The counter proposition does not present the question that the assignment of error, although sufficient as such, is not supported by the record. Foust v. Jones, Tex. Civ. App. 90 S.W.2d 665. If, however, the record failed to support the assignment it would involve a fundamental error. The assignment here with respect to necessary support by the record differs from those considered in the case last cited in this: Here the finding specified as the ground of error is necessarily implied in the judgment of the court; while in the other case the "holdings" assigned as errors were not necessarily implied. In Wilson v. Johnson,94 Tex. 272, 60 S.W. 242, an entire assignment of error was held to be implied. If an entire assignment of error may under any circumstances be implied, then it would be difficult consistently to reconcile therewith a holding that an assignment specifying a ruling or action of the court necessarily implied by the judgment rendered would be insufficient as an assignment of error.

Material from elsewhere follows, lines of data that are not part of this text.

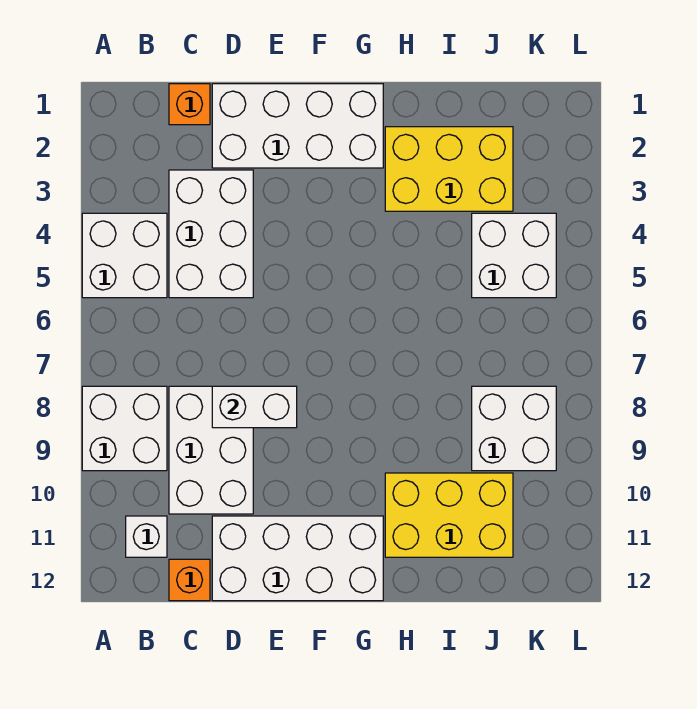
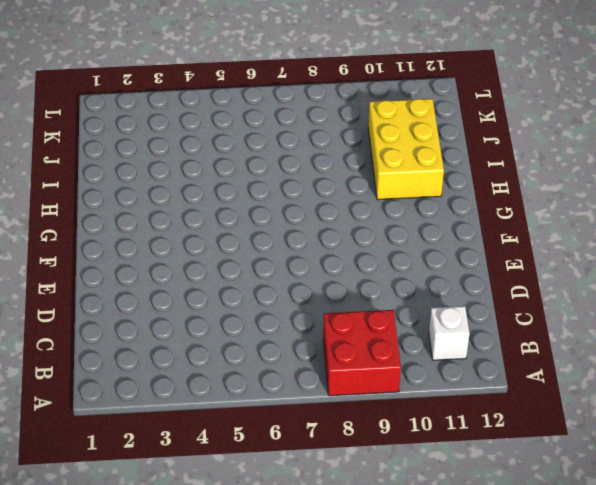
red 2x2 brick [323,310,401,396] -> white 2x2 brick [82,386,167,471]
none -> white 2x2 brick [82,213,167,298]
none -> orange 1x1 brick [169,84,210,125]
none -> white 2x3 brick [169,170,253,298]

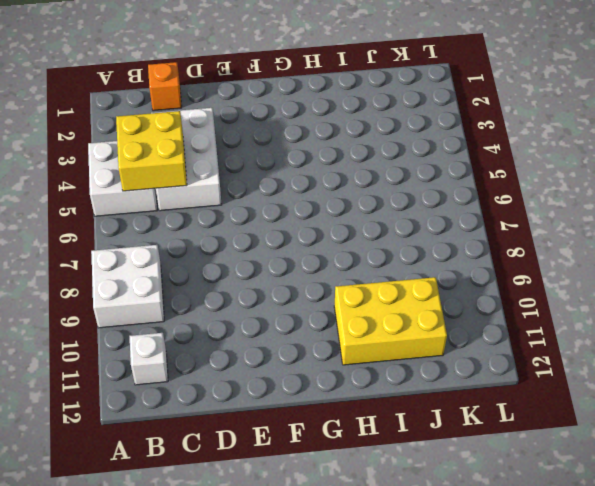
yellow 2x2 brick [116,111,187,191] -> none
none -> white 2x3 brick [169,386,253,514]
none -> orange 1x1 brick [169,559,210,601]
none -> white 2x4 brick [212,84,383,168]

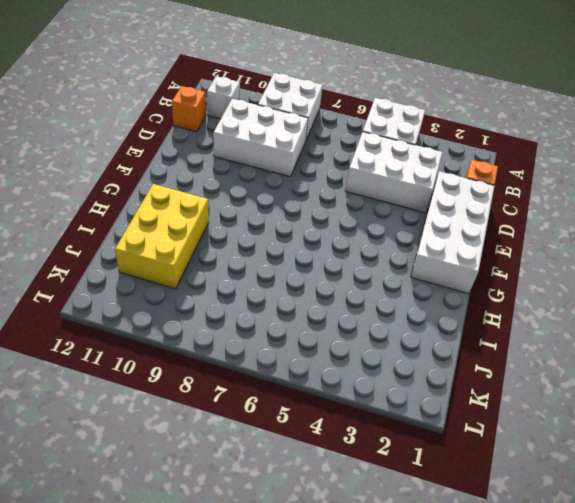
none -> white 2x4 brick [212,516,383,601]
none -> yellow 2x3 brick [385,127,513,211]
none -> white 2x2 brick [472,213,556,298]

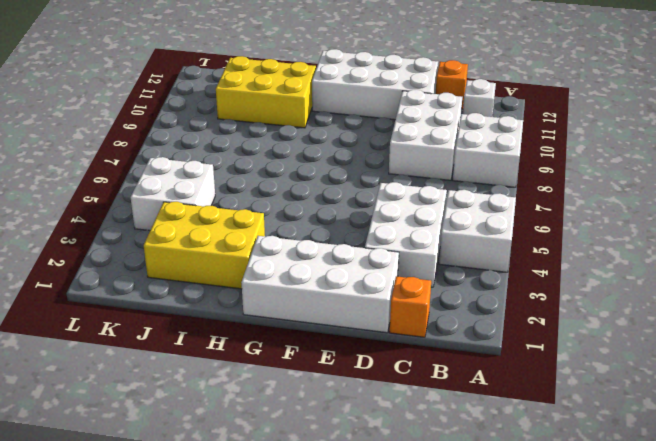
none -> white 2x2 brick [472,386,556,471]
none -> white 1x2 brick [212,386,297,428]

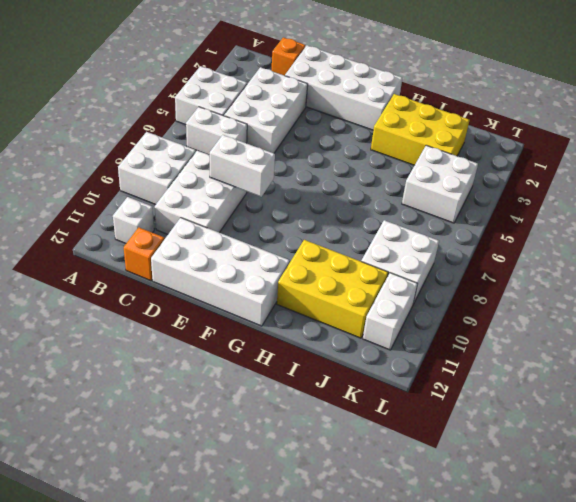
white 1x2 brick [186,107,247,155] -> none
white 1x2 brick [363,273,418,350] -> none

Five physicians testified in the case. Three testified that the employee did not have a hernia. The two who testified that he did have said that it was "an incomplete hernia." As already seen, one of the two — Dr. Snow — said the incapacity was partial, not being permitted to say what he considered the percentage of incapacity to be. Dr. Cash, the other of the two physicians called as witnesses for the employee, being asked "whether or not, in your opinion, he suffers total incapacity to labor" answered "for manual labor, for the purpose of obtaining employment at manual labor, I would say that he cannot secure manual labor in the condition he is in at this time." Asked again, "Would you say that he is totally incapacitated?" He answered, "No, I didn't say that, and I won't say that * * * I said if I were examining him, I wouldn't pass him without a waiver on his hernia; but we do have men that do work with a complete hernia every day."

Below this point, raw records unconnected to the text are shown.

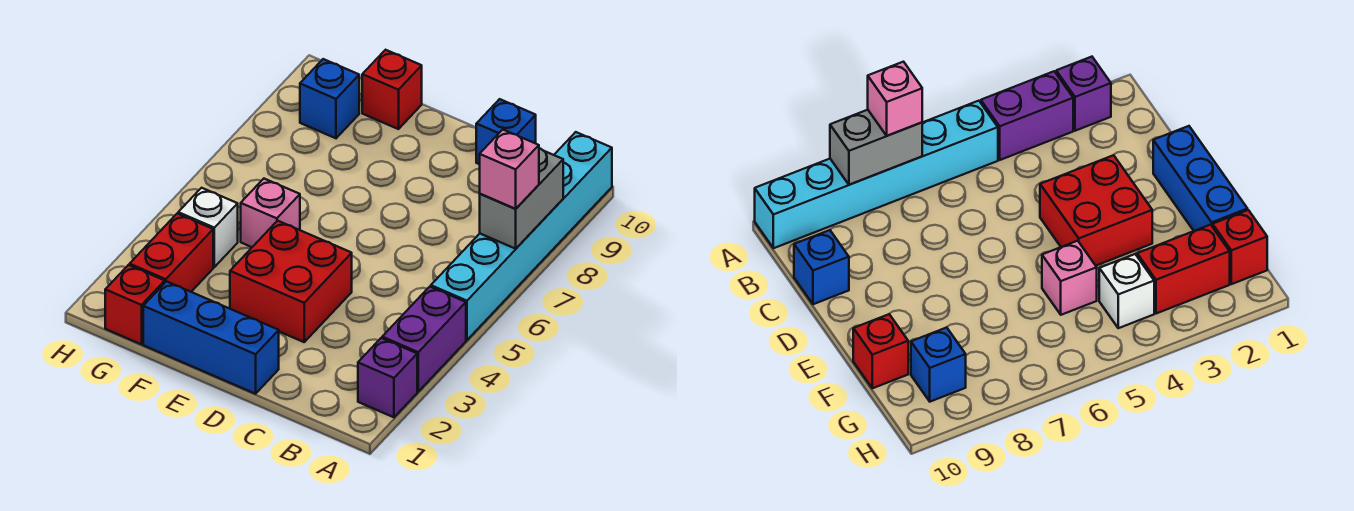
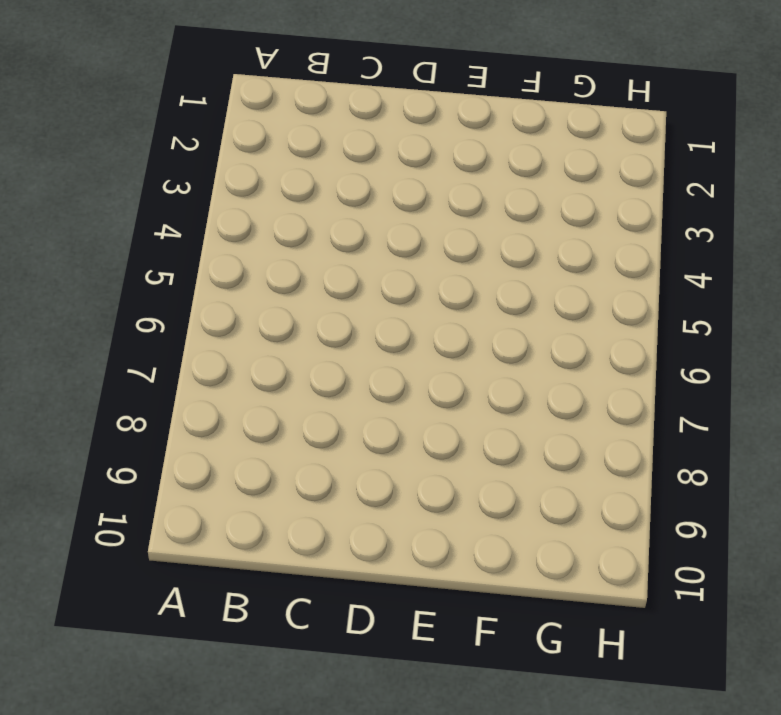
none -> purple 1x1 brick [358,338,417,417]
none -> purple 1x2 brick [382,287,466,391]
none -> cyan 1x6 brick [431,132,612,340]

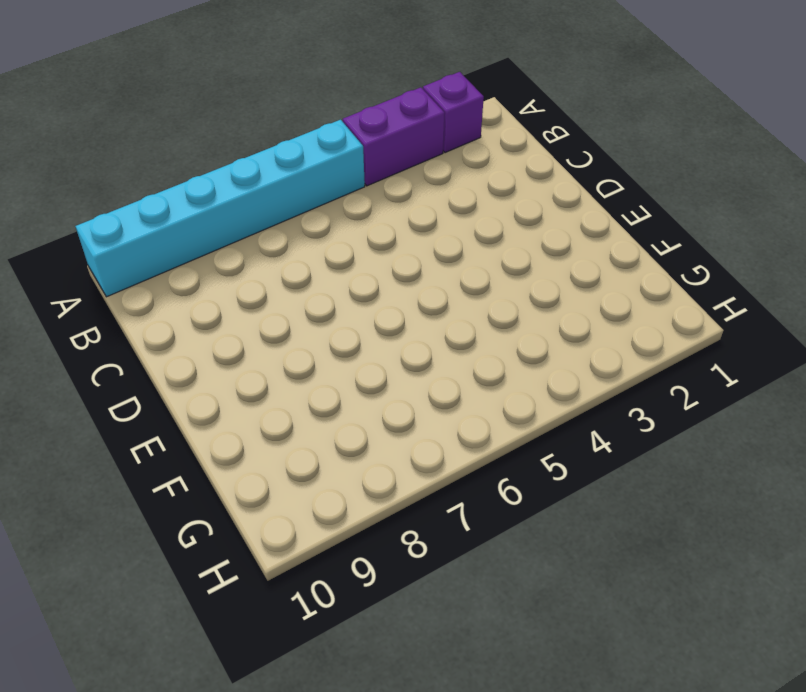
none -> blue 1x1 brick [476,99,536,164]
none -> blue 1x3 brick [143,281,279,394]
none -> red 2x2 brick [230,221,352,342]

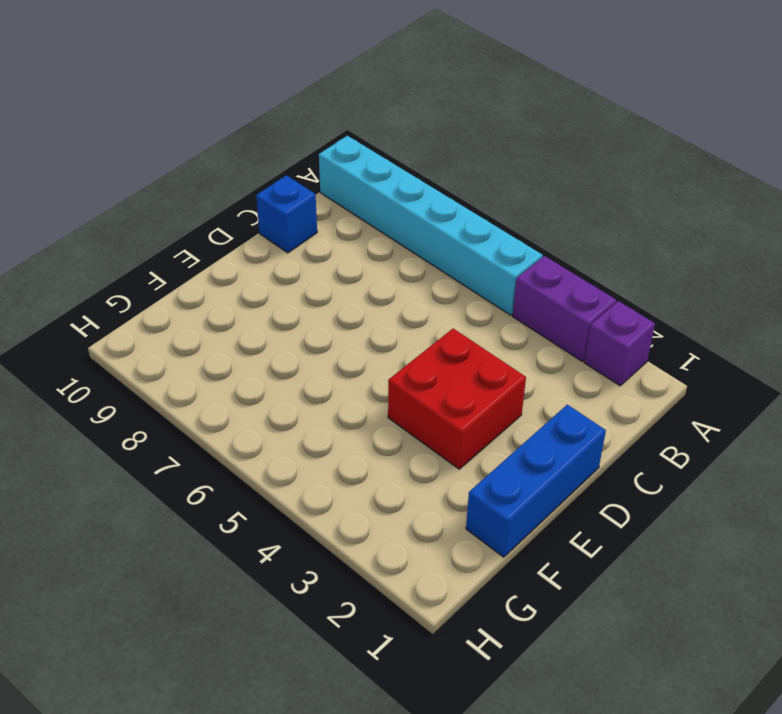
none -> pink 1x1 brick [241,179,300,247]
none -> red 1x1 brick [362,50,422,129]
none -> red 1x1 brick [105,265,165,344]

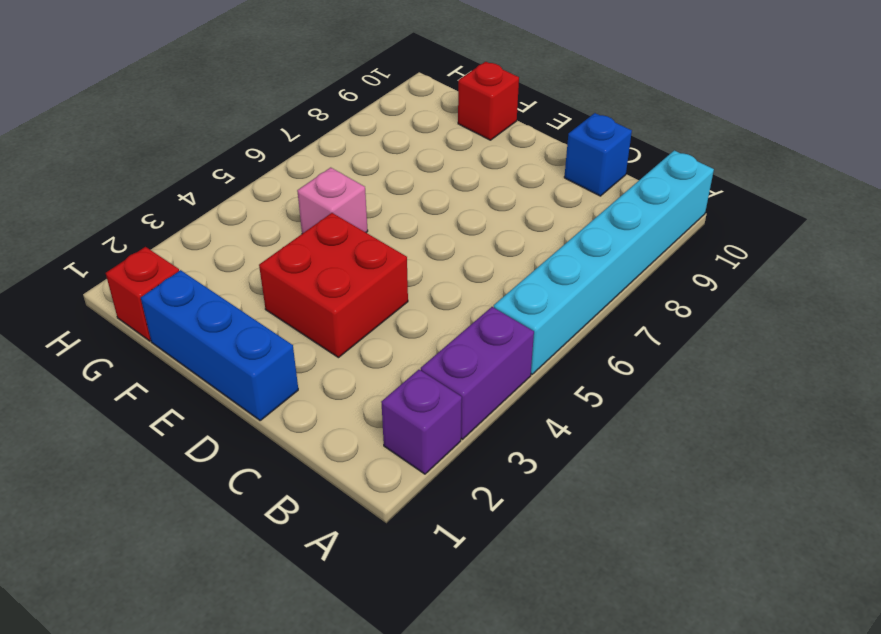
none -> red 1x2 brick [130,214,213,292]
none -> white 1x1 brick [178,188,238,267]
none -> blue 1x1 brick [300,59,359,138]

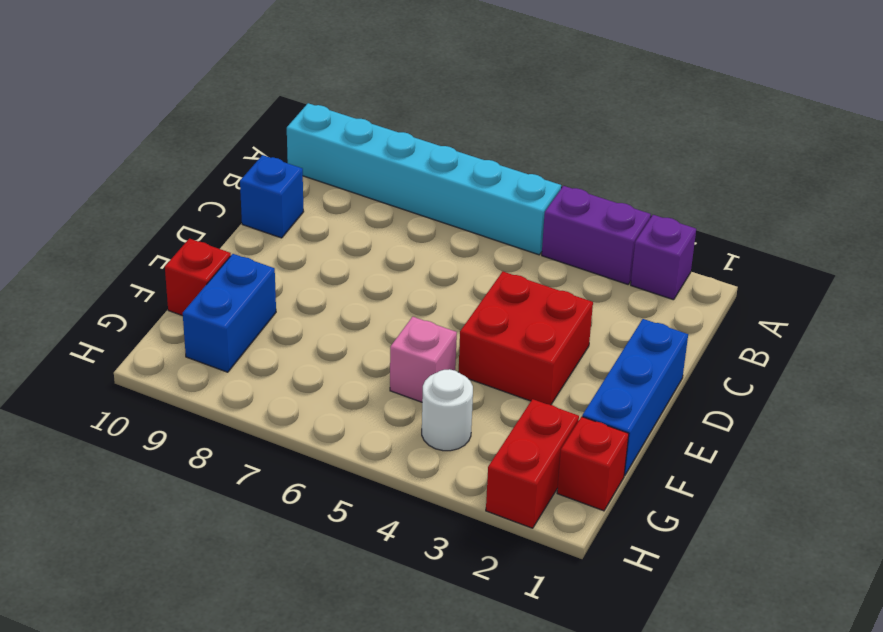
blue 1x2 brick [183,254,276,372] -> blue 1x1 brick [300,59,359,138]
red 1x2 brick [486,399,579,528] -> red 1x2 brick turned to [130,214,213,292]
white 1x1 round brick [422,369,473,451] -> white 1x1 brick [178,188,238,267]
none -> grey 1x2 brick [480,149,563,249]
none -> pink 1x1 brick [480,130,539,209]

"Q. * * * tell the court what percentage he is disabled right now, from doing manual labor at all. A. He is not disabled, except that his hernia might pop on through at any time.
"Q. Which would disable him? A. Not necessarily. I know many men that have worked all their lives with hernia.
"Q. Ordinarily does a person suffer pain from it all along? A. No, not necessarily at all; not necessarily."
It is not deemed advisable to review all the evidence which may have a bearing upon the question. There is, however, other evidence. There is an implication from the testimony of the employee's expert witnesses that if the employee wore a truss he would be able to work. There was no effort to remove such implication. The employee himself as a witness testified that he had had a number of jobs since the injury, but nowhere does he say that he failed to obtain employment or lost a job because of the injury.
As we see it, if it can be said that there was any evidence to show total incapacity more than a mere scintilla, surmise or suspicion, which is held to constitute no evidence, the evidence is so uncertain and inconclusive and against the great weight and preponderance of the evidence as *Page 280 rightly to call for the exercise by this court of its jurisdiction to determine that the evidence is insufficient.
For the reasons discussed, it is our opinion that the judgment should be reversed and the cause remanded. It is so ordered.